Jason Reid. UMBC 2007, Mechanical Engineering. Jason was born and raised in Maryland and graduated from UMBC with a degree in Mechanical Engineering (ME) in 2007. He moved west to Californiaand completed an MS at Stanford and and a PhD at UC Berkeley, also in ME with a focus on robotics. After that, Jason moved south to the Los Angeles area and spent the next 6 years working on disaster response robots and mars rovers at the NASA/Caltech Jet Propulsion Lab (JPL). He recently moved back to Maryland to be closer to family, bringing along his wife and son. Jason continues to work on fun robotics problems at the JHU Applied Physics Lab (APL).

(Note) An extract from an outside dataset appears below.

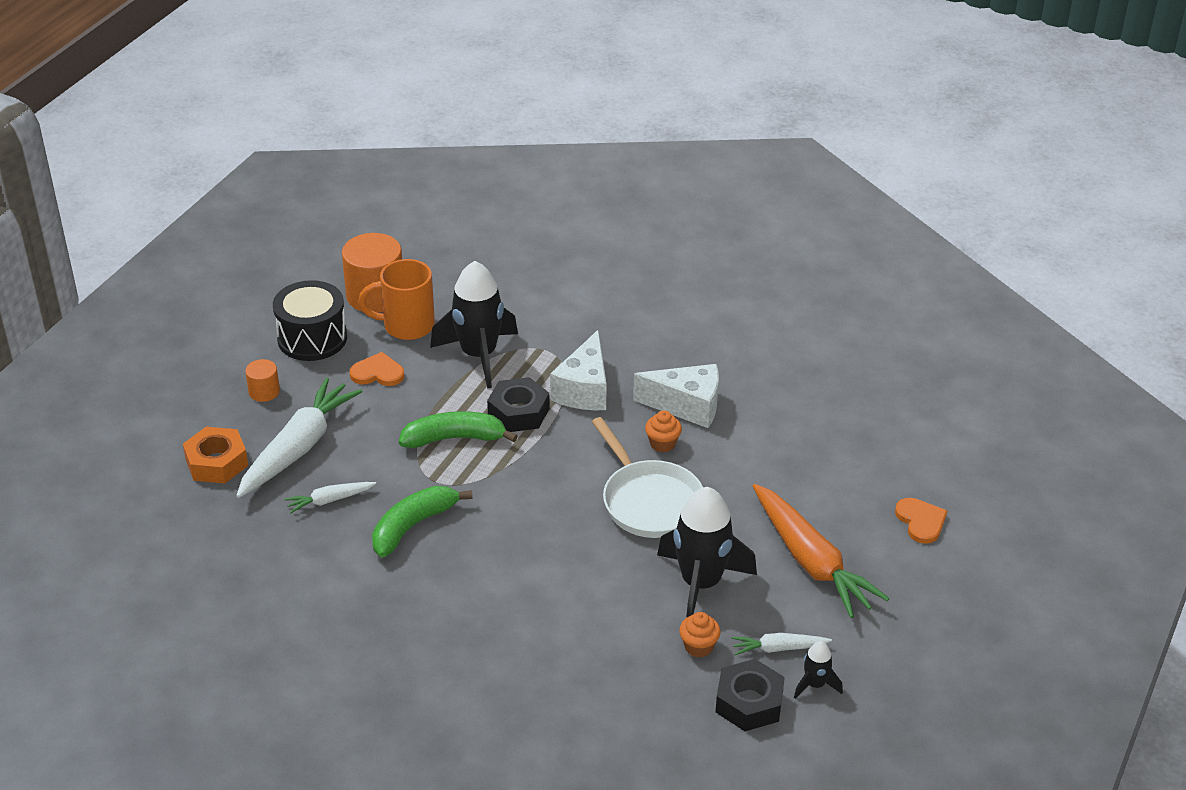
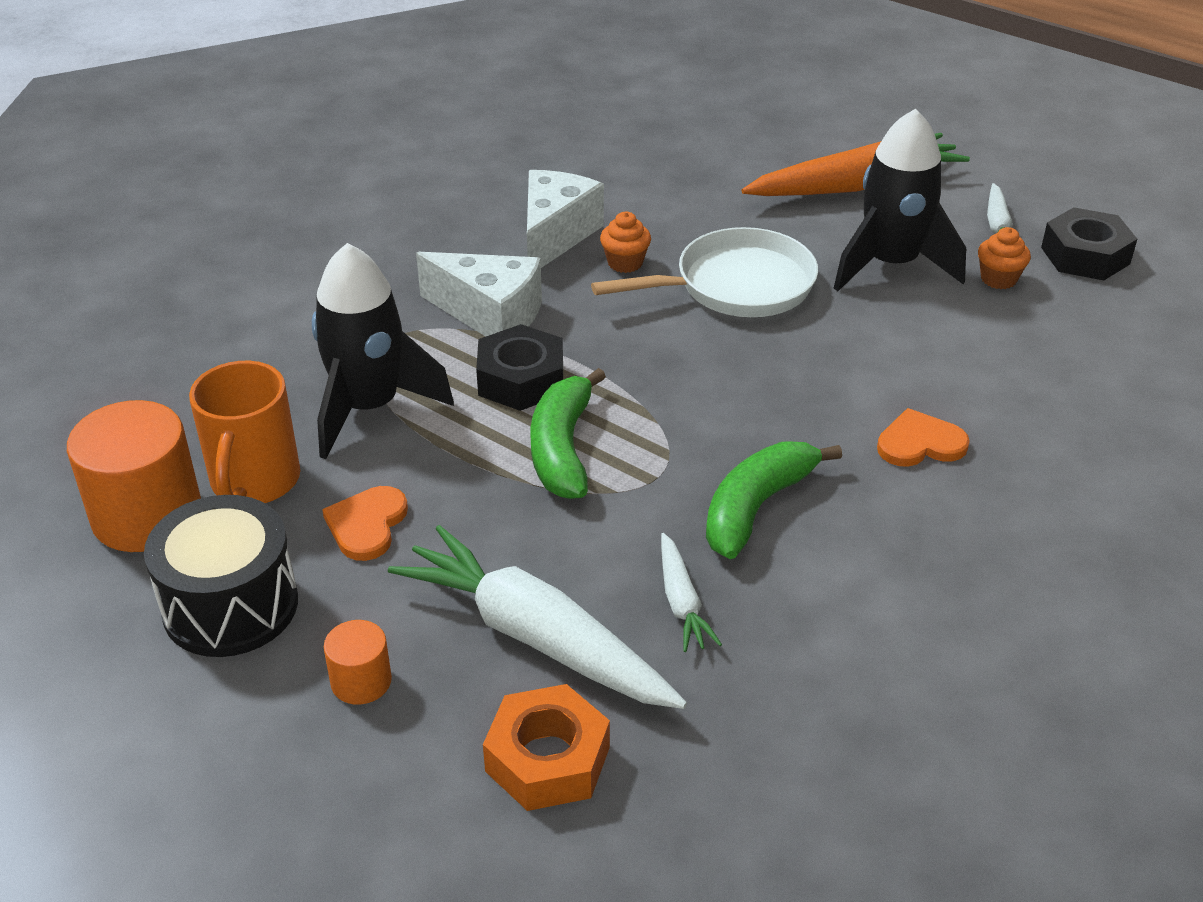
camera: 80 degrees left, 0 degrees up
(413, 526) = (756, 507): green banana -> green banana turned 75 degrees clockwise
(815, 684) = (1052, 210): black rocket -> none
(921, 521) = (797, 113): orange heart -> orange heart (920, 443)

Steve Chu. UMBC 2012, Economics. Steve was born in Baltimore County, Maryland, and eventually settled in Montgomery County with his Taiwanese parents. Although his father is a chef, he discouraged Chu from following the same path. As he studied economics at the University of Maryland Baltimore County, Chu realized that his dream was to open his own restaurant. While volunteering with Habitat for Humanity, he met his future business partner Ephrem Abebe. After graduation, Chu learned on the job in the kitchen and on the floor at Petit Louis Bistro working for Chef Ben Lefenfeld. He also worked for Harold Dieterle at Kin Shop as a line cook and spent summers helping out at his family’s restaurant, Jumbo Seafood. In 2014, Yesupriya, Abebe, and Chu opened Ekiben, an Asian fusion fast-casual stand in a farmers market. In 2016, Ekiben moved into a brick-and-mortar space in the Fell’s Point neighborhood of Baltimore City. Chu’s goal with the cuisine of Ekiben is to create a space for anyone, from any demographic, to try something different. In Baltimore, a city deeply divided along economic and racial lines, Chu aims to make everyone feel welcome “one bun at a time.” In 2017, Travel & Leisure named Ekiben the best place to get a sandwich in Maryland. In 2018, Eater nominated Chu as a semifinalist for their Young Gun Awards. Chu is also involved in Youth Works, a summer program for teens in Baltimore that provides job training and mentorship. He has more concepts in the pipeline for the Charm City—with different food but the same community-oriented ethos.
Ephrem Abebe. UMBC 2013, Information Systems. Ephrem was born in Ethiopia and came to the US with his family at the age of 11. After finishing high school in southwest Virginia and deciding to attendVirginia tech, he ended up on UMBC Campus to visit a friend. Subsequently, he enrolled in classes at UMBC solely “because the campus is beautiful.” Ephrem met Steve Chu and Nikhil Yesupriya while building houses for Habitat for Humanity. A couple of years after graduation they decided to stay in Baltimore and start Ekiben. Ephrem currently resides in Baltimore County.